> **Work request**
Go through the material line by line and copy each one with the word "linejoin".

=== Section Start ===

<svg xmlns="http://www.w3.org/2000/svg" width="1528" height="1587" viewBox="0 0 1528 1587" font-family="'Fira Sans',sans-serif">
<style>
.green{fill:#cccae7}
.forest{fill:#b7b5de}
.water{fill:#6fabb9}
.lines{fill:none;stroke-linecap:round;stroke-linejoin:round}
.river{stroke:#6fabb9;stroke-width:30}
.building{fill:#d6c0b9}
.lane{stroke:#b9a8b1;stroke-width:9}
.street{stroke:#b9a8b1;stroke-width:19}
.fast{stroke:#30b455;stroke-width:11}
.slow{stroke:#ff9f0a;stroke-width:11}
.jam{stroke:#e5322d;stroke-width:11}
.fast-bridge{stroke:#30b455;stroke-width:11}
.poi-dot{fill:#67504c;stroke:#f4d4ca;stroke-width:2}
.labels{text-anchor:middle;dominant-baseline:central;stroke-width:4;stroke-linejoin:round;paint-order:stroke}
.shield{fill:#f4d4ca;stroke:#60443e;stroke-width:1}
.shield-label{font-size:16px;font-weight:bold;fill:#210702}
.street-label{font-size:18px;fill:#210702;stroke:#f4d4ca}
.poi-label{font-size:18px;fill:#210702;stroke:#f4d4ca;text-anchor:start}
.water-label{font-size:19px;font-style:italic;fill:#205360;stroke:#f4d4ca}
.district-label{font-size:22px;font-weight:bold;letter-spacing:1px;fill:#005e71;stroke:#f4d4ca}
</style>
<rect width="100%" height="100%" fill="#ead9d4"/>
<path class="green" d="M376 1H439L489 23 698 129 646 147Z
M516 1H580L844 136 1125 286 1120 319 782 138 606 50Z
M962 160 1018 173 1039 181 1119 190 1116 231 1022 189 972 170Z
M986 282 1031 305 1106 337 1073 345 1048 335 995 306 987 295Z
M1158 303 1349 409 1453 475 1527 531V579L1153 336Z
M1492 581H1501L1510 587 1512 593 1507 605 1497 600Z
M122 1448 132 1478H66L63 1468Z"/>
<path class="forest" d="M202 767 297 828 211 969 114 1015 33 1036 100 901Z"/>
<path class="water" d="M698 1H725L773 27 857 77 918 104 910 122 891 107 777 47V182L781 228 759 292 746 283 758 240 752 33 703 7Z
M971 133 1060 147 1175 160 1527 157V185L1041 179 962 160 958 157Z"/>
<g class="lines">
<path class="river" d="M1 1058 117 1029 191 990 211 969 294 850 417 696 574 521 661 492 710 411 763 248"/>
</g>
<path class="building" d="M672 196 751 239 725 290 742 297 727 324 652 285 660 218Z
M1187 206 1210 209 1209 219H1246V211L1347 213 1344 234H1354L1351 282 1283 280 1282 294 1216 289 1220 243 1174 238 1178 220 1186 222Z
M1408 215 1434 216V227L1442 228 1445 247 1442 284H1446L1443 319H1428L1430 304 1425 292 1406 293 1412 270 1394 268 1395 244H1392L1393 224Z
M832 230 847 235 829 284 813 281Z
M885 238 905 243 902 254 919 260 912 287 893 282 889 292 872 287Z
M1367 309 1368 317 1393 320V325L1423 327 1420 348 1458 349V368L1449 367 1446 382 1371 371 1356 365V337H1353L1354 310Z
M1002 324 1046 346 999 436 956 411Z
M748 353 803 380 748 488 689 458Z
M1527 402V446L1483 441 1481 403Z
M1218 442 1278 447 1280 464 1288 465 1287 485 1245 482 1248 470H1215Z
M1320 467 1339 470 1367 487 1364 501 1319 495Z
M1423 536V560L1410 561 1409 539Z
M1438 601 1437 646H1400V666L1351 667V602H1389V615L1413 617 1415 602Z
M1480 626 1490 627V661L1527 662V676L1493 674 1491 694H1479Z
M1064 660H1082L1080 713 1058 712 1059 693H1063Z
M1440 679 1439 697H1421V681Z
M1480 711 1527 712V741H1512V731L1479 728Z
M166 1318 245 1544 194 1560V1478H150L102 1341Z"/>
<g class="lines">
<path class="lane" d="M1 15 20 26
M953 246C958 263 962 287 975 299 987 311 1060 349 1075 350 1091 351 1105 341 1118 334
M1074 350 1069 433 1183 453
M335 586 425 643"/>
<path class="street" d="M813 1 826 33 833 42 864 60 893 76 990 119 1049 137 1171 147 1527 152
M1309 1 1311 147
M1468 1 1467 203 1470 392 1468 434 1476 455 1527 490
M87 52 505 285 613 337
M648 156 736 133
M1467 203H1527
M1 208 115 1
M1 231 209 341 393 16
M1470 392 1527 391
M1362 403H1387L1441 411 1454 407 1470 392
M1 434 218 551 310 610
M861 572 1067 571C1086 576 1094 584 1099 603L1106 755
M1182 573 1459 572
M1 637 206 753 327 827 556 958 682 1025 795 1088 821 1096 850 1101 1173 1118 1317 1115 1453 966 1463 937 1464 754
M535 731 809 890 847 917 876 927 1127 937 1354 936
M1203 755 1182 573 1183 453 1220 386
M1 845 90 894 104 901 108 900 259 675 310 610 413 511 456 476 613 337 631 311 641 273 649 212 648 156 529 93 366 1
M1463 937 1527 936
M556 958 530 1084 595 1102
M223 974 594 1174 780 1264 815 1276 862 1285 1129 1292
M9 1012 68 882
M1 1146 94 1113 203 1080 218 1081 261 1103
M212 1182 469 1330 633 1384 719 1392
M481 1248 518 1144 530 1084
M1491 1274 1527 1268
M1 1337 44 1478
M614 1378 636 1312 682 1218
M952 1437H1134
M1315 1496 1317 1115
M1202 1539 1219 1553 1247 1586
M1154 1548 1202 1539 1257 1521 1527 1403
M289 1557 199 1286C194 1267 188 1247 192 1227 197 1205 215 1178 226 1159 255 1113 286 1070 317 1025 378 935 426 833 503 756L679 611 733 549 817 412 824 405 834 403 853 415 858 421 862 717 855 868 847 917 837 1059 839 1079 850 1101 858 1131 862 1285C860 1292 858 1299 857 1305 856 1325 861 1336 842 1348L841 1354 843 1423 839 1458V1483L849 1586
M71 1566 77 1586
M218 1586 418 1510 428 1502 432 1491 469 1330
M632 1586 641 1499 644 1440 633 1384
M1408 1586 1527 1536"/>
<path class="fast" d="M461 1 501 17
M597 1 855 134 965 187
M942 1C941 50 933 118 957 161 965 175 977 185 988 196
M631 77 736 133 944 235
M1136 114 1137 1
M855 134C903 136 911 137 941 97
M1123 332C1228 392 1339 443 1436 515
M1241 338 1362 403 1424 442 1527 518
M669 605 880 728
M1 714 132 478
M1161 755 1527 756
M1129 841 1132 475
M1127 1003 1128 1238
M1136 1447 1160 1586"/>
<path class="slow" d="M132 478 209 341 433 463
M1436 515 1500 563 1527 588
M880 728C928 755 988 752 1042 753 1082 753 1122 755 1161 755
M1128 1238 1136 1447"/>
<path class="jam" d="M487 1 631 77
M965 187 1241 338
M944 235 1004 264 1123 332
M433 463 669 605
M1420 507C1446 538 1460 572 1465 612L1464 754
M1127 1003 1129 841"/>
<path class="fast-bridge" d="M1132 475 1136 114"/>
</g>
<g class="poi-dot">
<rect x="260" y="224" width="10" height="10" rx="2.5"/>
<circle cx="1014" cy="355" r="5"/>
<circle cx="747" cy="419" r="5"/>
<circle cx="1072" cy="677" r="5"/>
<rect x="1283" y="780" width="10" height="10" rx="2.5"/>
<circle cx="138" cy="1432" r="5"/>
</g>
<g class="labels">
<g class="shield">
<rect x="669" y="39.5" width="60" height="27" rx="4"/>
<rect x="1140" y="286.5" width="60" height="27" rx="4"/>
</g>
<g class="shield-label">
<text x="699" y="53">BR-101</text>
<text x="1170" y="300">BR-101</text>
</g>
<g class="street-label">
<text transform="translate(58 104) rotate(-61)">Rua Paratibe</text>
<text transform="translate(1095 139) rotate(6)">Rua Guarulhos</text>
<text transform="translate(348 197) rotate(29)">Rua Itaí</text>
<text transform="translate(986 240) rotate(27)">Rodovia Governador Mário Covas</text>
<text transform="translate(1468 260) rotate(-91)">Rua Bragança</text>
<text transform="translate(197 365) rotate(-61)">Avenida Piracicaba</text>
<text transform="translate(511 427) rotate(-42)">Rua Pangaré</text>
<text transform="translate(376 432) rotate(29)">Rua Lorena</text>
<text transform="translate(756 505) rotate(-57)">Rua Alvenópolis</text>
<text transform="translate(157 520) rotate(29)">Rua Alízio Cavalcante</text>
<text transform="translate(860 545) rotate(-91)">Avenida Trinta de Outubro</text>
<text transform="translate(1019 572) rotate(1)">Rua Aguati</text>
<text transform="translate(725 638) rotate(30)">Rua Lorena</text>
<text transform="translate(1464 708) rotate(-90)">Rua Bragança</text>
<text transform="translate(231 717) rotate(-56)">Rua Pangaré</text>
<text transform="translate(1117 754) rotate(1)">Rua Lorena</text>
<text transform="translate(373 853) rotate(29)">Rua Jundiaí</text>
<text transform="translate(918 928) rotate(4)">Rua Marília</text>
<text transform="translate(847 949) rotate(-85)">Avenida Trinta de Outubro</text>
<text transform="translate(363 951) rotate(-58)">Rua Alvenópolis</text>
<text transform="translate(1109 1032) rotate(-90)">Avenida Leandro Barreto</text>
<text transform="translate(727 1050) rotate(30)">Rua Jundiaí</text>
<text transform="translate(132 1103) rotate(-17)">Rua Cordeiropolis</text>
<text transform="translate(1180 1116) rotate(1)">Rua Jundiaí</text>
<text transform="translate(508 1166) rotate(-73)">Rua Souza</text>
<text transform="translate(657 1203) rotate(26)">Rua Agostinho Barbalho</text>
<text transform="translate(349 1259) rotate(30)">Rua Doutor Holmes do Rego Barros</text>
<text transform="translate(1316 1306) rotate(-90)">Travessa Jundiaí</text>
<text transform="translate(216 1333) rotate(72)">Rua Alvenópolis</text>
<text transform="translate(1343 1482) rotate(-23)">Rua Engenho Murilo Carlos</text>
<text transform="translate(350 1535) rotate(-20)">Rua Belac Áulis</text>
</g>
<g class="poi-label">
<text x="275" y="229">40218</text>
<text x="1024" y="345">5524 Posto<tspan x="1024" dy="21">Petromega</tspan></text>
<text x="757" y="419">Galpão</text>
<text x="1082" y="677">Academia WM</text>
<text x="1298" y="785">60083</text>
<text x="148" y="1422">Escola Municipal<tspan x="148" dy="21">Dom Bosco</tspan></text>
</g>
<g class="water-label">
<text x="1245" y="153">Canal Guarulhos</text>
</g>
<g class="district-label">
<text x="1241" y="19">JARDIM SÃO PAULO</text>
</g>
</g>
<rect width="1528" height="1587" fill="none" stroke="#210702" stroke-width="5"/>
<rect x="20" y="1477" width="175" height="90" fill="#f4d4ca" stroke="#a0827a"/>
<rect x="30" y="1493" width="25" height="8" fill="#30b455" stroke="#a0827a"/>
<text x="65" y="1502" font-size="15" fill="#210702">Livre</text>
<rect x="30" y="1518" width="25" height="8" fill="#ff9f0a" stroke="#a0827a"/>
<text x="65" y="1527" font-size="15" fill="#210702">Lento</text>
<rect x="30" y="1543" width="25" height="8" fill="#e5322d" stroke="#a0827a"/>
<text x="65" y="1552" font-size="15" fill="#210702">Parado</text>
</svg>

=== Section End ===

> **Written solution**
.lines{fill:none;stroke-linecap:round;stroke-linejoin:round}
.labels{text-anchor:middle;dominant-baseline:central;stroke-width:4;stroke-linejoin:round;paint-order:stroke}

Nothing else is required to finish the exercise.